From their “anti-band name” band name to their lyrics about wanking into quiche in the name of class warfare and wishing death upon the US president-elect, no-one could ever accuse Cabbage of being dull. Martin likens his band to a Frankie Boyle standup show – the four EPs they’ve released thus far might strain the boundaries of good taste, but they also have a lot to say about the state of the world we live in. “We’ve come out of the traps with songs about necrophilia, war and capitalism,” he explains, as if reading from a checklist of well-trodden paths to pop stardom. “When David Cameron called Jeremy Corbyn a terrorist sympathiser, we took a stab at that, too. Those kind of talking points come naturally to us. But we don’t want to be pigeonholed as a political band. It’s already happened, just because we sing about relatively serious issues, but we want to move onto something else, socially, musically and politically. We’re keen to explore different realms as soon as possible.”
It’s that desire to do things differently that originally brought Cabbage to prominence in their native Manchester, where they emerged from beneath the “Britpop ash-cloud the city’s still choking under,” and has seen them feted as rock ’n’ roll’s great white hope for 2017, not least by the BBC, who included them (somewhat incongruously) in their annual Sound Of… poll. For good or ill, they’re not the sort of band you can ignore, and however their debut album – due later this year – turns out, you can bet it won’t be boring.

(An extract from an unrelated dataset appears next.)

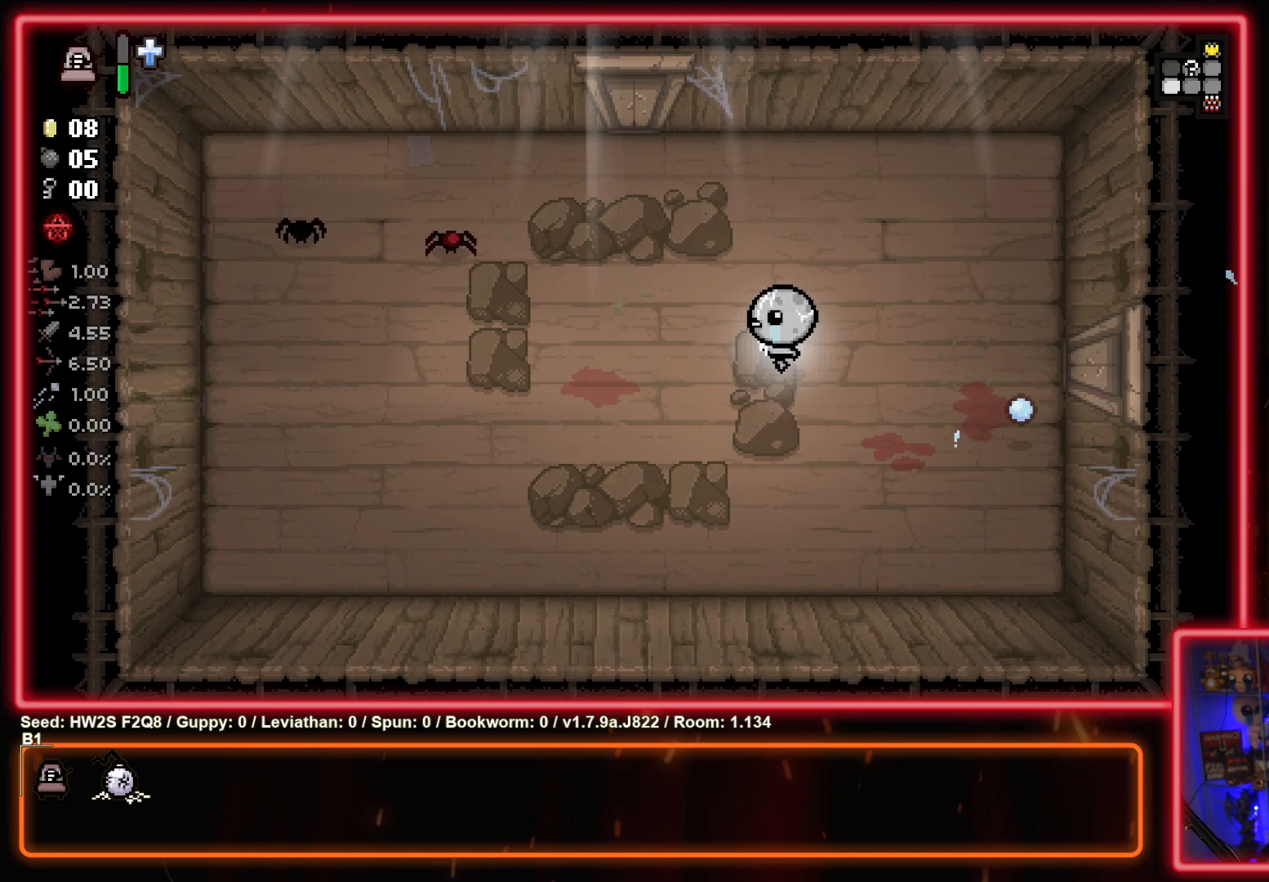
{"buttons": ["SQUARE"], "left_stick": "down-left", "events": [[33, "SQUARE", "down"], [167, "left_stick", "center"], [183, "SQUARE", "up"], [250, "left_stick", "left"], [367, "SQUARE", "down"], [467, "left_stick", "down-left"]]}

“As long as we get that album out, I don’t care how it’s perceived, or if it gets played on the radio,” says Martin. “I want it to document what we’re doing at that time, whether it’s the highs of the glory or the depths of the struggle. So if it comes out sounding like a fucking car crash, if that’s how it is at the moment, that’s what we’ll release.” Barry Nicolson
Our goal for 2017 is: “It’s quite simple: release an album, improve our headline shows, and stay alive. These are tough times.”
The one thing you need to know about us is “We’re not going fucking anywhere.”
See them live: On tour throughout February.